[Chart comprehension data]
>>>

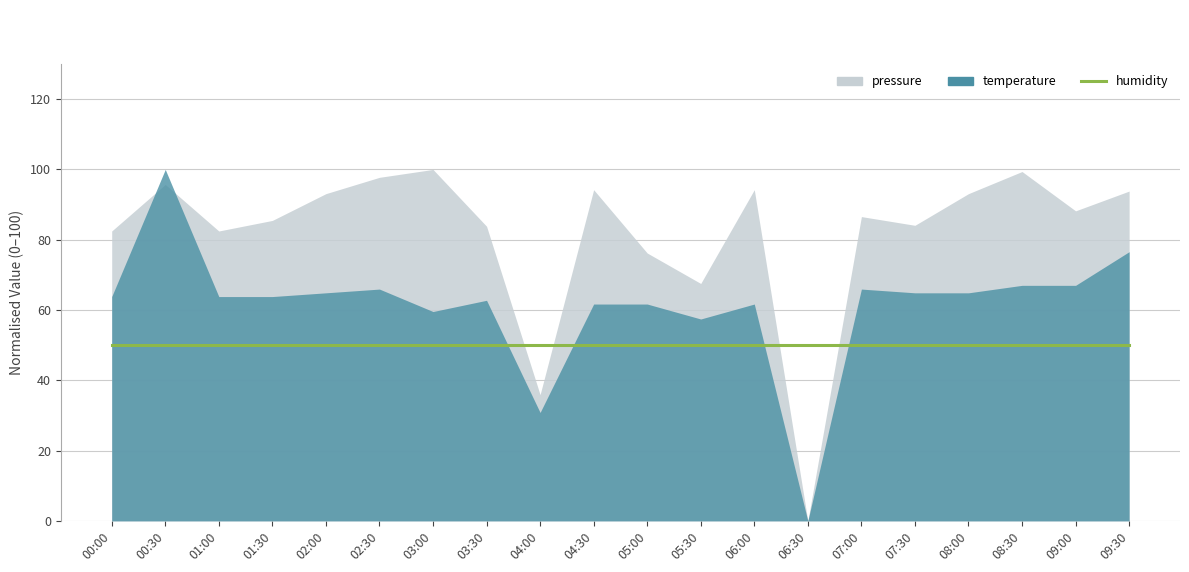

At which category does temperature reach its first local valley?

03:00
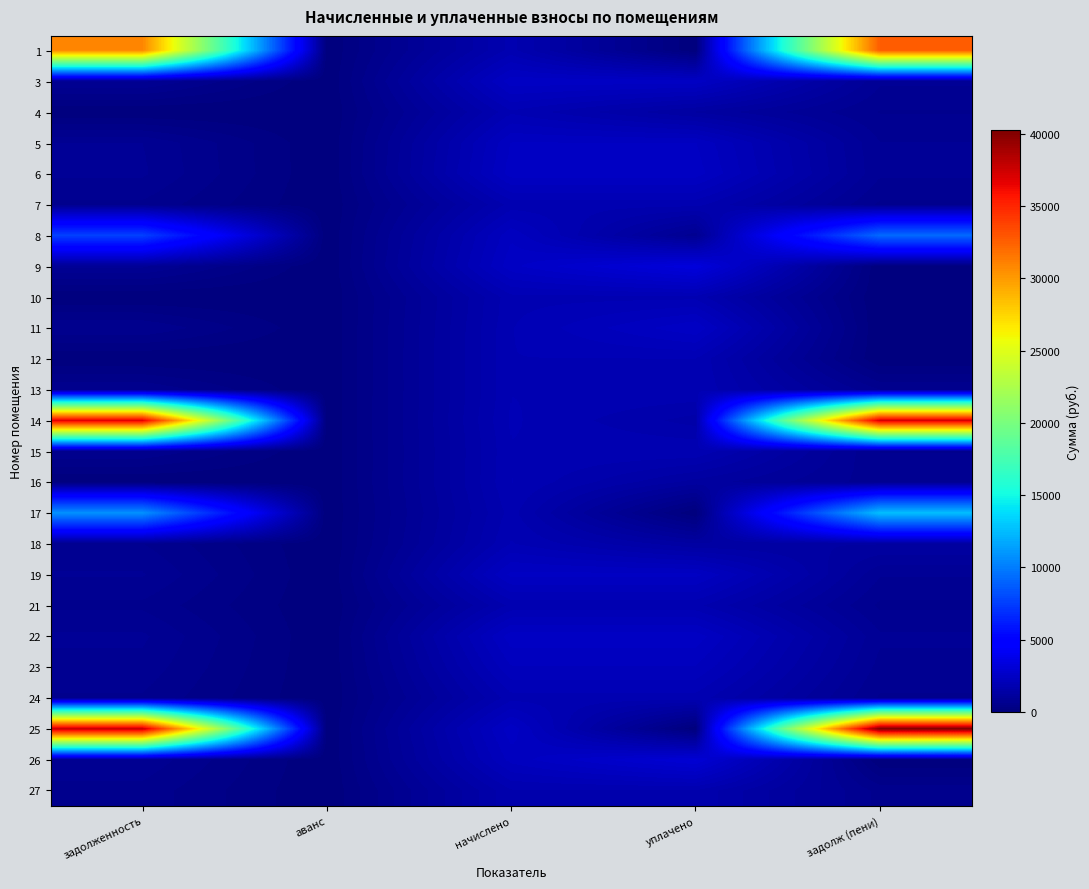

What is the greatest value displayed?

40264.7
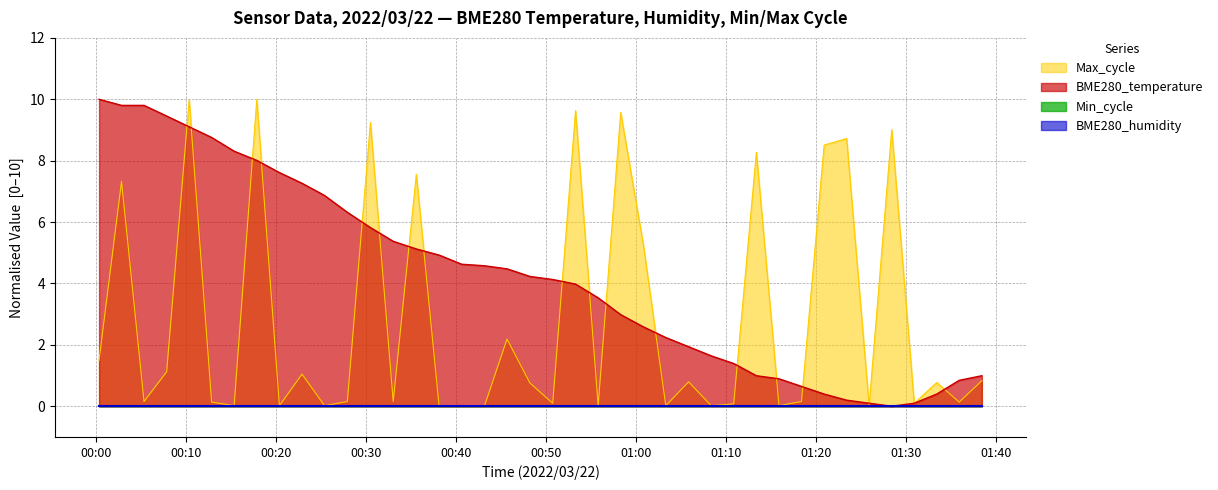

How many lines are shown in the chart?

4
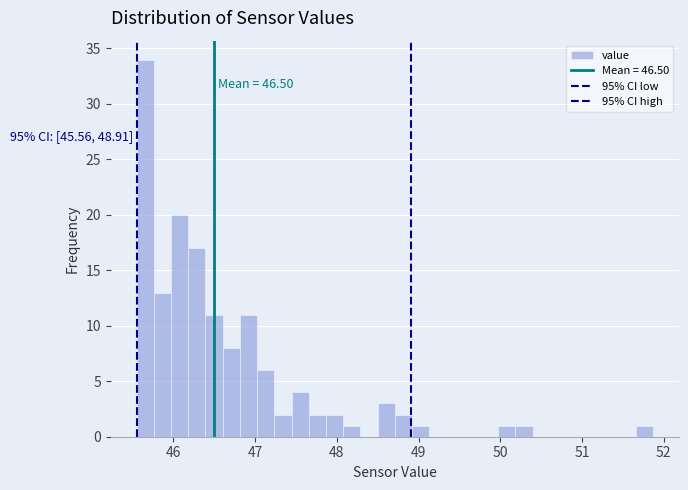

Around what value on the x-axis is the tallest bar? Give the approximate position of its centre, as read against the axis.

45.7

<<<

JOB: State how many lines in the records above contain the string "value", treating uppercase and lowercase as different. Reply with the number alone.

OUTPUT BELOW: 2